Health News Digest

October 6, 2008

Hypothyroidism: Easy To Test For, But Often Not Diagnosed

Hypo mug

By  Michael D. Shaw

In a widely cited paper from 2000, entitled “The Colorado Thyroid Disease Prevalence Study,” published in the Archives of Internal Medicine, the authors estimated that there may be in excess of 13 million cases of undetected thyroid gland failure nationwide.

The researchers looked at 25,862 participants in a statewide health fair held in 1995. Among those subjects not taking any thyroid meds, 8.9 percent were hypothyroid (too little thyroid hormone) and 1.1 percent were hyperthyroid (too much thyroid hormone).

[Full disclosure: The study was funded by Knoll Pharmaceutical Company, manufacturers of Synthroid, a popular drug for the treatment of hypothyroidism.]
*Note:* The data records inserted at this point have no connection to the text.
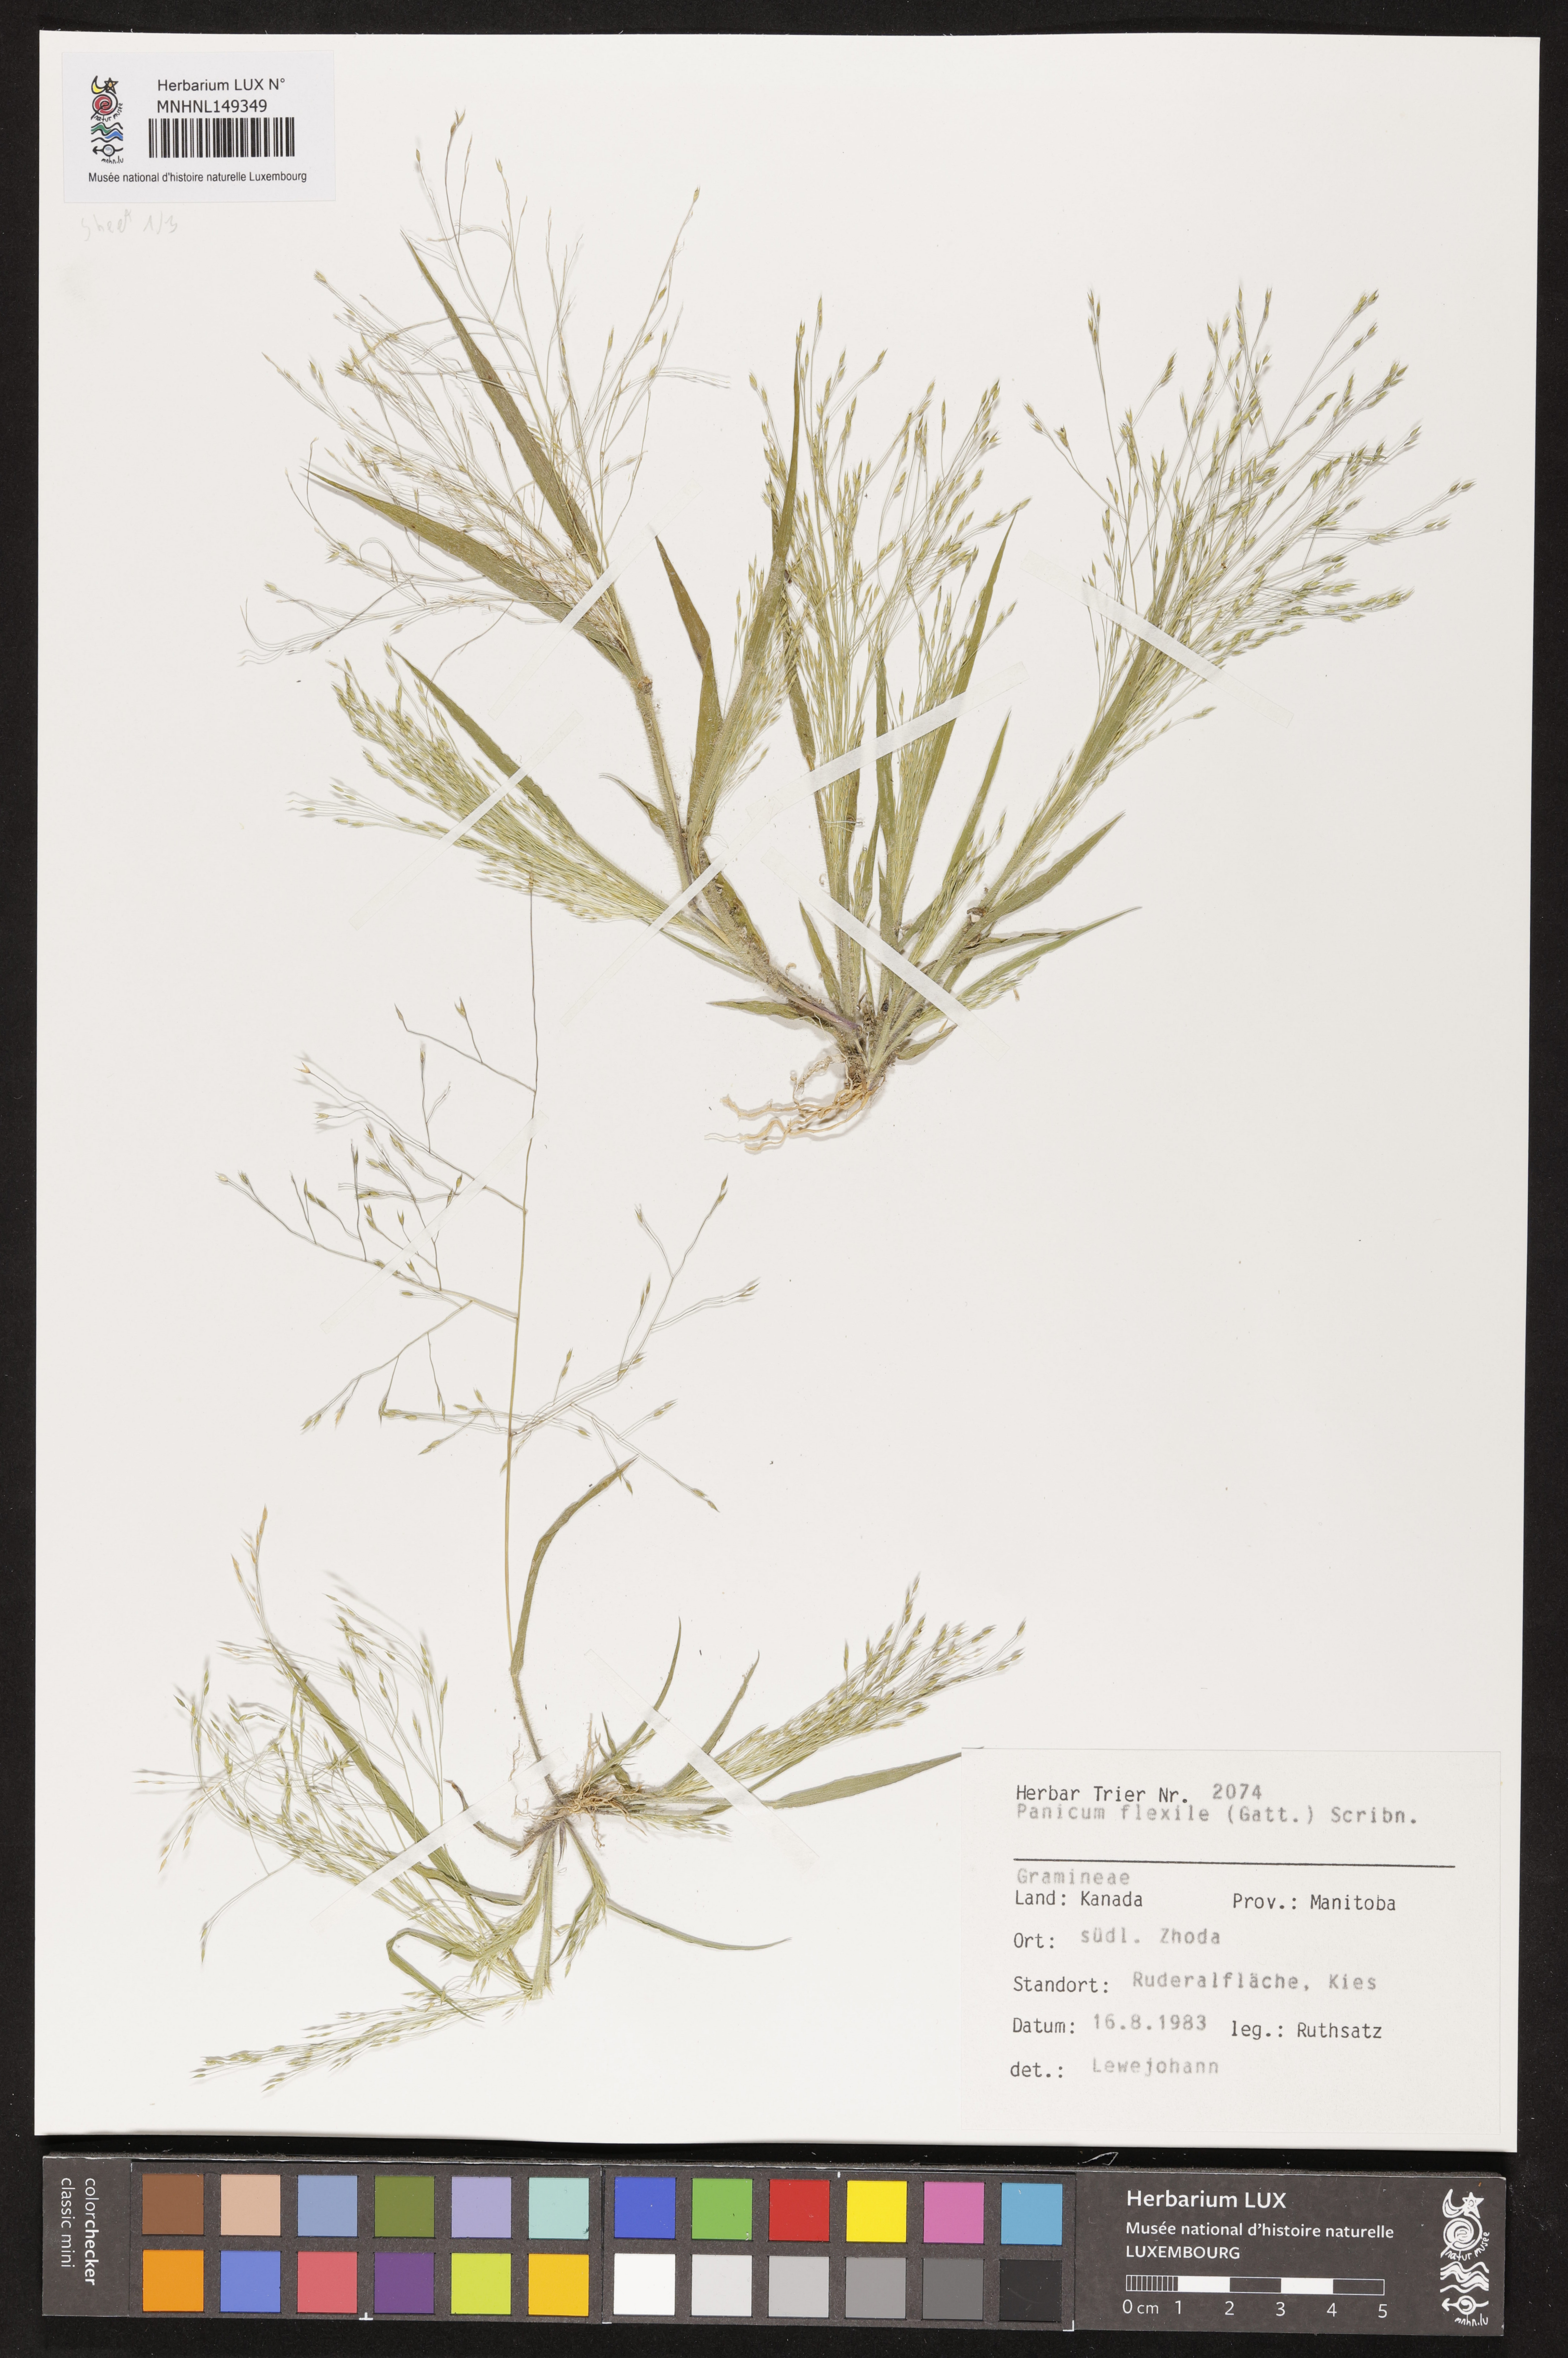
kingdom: Plantae
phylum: Tracheophyta
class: Liliopsida
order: Poales
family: Poaceae
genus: Panicum
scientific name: Panicum flexile
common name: Wiry panicgrass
The thyroid gland is often described as butterfly-shaped, and it is located at the base of the front of your neck, below the Adam’s apple. Three hormones are produced by the thyroid: thyroxine (T4), triiodothyronine (T3), and calcitonin. T4 and T3 regulate many aspects of metabolism, and calcitonin is one factor in regulating blood calcium levels.

Control of T4 and T3 levels begins in the hypothalamus (at the base of the brain), which signals the pituitary gland to secrete thyroid-stimulating hormone (TSH). The amount of TSH produced is a function of the T4 and T3 levels already in the blood. Thus, production of T4 and T3 in the thyroid is controlled by the amount of TSH received. T4 is the predominant thyroid hormone in the blood—usually by a ratio of about 20:1—and T3 differs from T4 only in that it contains one less iodine atom per molecule (three instead of four).

T3 is produced from T4 in the cell by deiodinase enzymes.

There are numerous reasons why someone might have too low a level of T4, but one of the historically most common—a diet deficient in iodine—has been eliminated in most developed countries with the use of iodized table salt. One cause of goiter (enlargement of the thyroid gland) is iodine deficiency, whereby the thyroid cannot produce enough T4 and T3, and enlarges is response to excess stimulation from the pituitary.

The medical literature lists a host of symptoms of hypothyroidism…

  • Abnormal blood pressure
  • Abnormal cholesterol levels
  • Abnormal menstrual cycles
  • Abnormal resting pulse rate
  • Brittle fingernails and hair
  • Constipation
  • Decreased libido
  • Depression and/or anxiety/panic
  • Fatigue
  • Fertility problems
  • Hair loss
  • Hoarse voice
  • Impaired immune function
  • Increased sensitivity to cold
  • Irritability
  • Joint pain, stiffness, or swelling
  • Memory loss
  • Muscle aches, tenderness, and stiffness
  • Pale, dry skin
  • Puffy face
  • Sluggishness
  • Unexplained weight gain

Of course, these symptoms could also result from a condition completely unrelated to hypothyroidism. Most hypothyroid patients will experience several of these symptoms, although some may report a single one as their chief complaint.

Complicating matters is the problem that clinical manifestation of hypothyroid symptoms does not necessarily correlate in a linear way with lab results for T4, T3, and TSH. Inasmuch as “normal” blood titers for these hormones can cover a wide range, and a patient may present within this range, he still may not feel well as the levels are not normal for him.

Indeed, the goal of therapy is to cure the patient, not just improve the hormone blood titers!

Hypothyroidism is most often treated with a single daily dose of a synthetic T4 pill. Clearly, dosage is important as too little T4 will not alleviate symptoms, and too much could cause increased appetite, insomnia, heart palpitations, and shakiness. Recent studies also suggest that too much T4 can activate increased calcium loss from bone, setting the patient up for osteoporosis. Most patients will notice decreased symptoms within four weeks.

Typically, TSH and sometimes T4 and T3 are monitored frequently when a patient is first put on this therapy, and the levels are examined at least annually afterward.

While most patients tolerate synthetic T4 therapy quite well, various medications, supplements, and certain foods can affect the body’s ability to absorb the hormone. A few of these include:

  • Aluminum hydroxide (found in some antacids)
  • Calcium supplements
  • Cholestyramine (Questran)
  • High-fiber diet
  • Iron supplements
  • Large amounts of soy consumed

The main alternative therapy is the use of a natural thyroid extract—known as desiccated porcine (pig) thyroid gland or Armour Thyroid. Before the advent of synthetic thyroid, this was the only drug available, and although it offers both T4 and T3, the ratios are not necessarily consistent from one batch to the next. Still, some patients do feel better on the natural drug, probably because of an impaired ability to convert T4 to T3. Recently, a synthetic T4/T3 combination has become available, but it is more expensive than the usual synthetic T4 drugs.

Some glandular concentrates are available in health food stores, but they are not regulated by the FDA.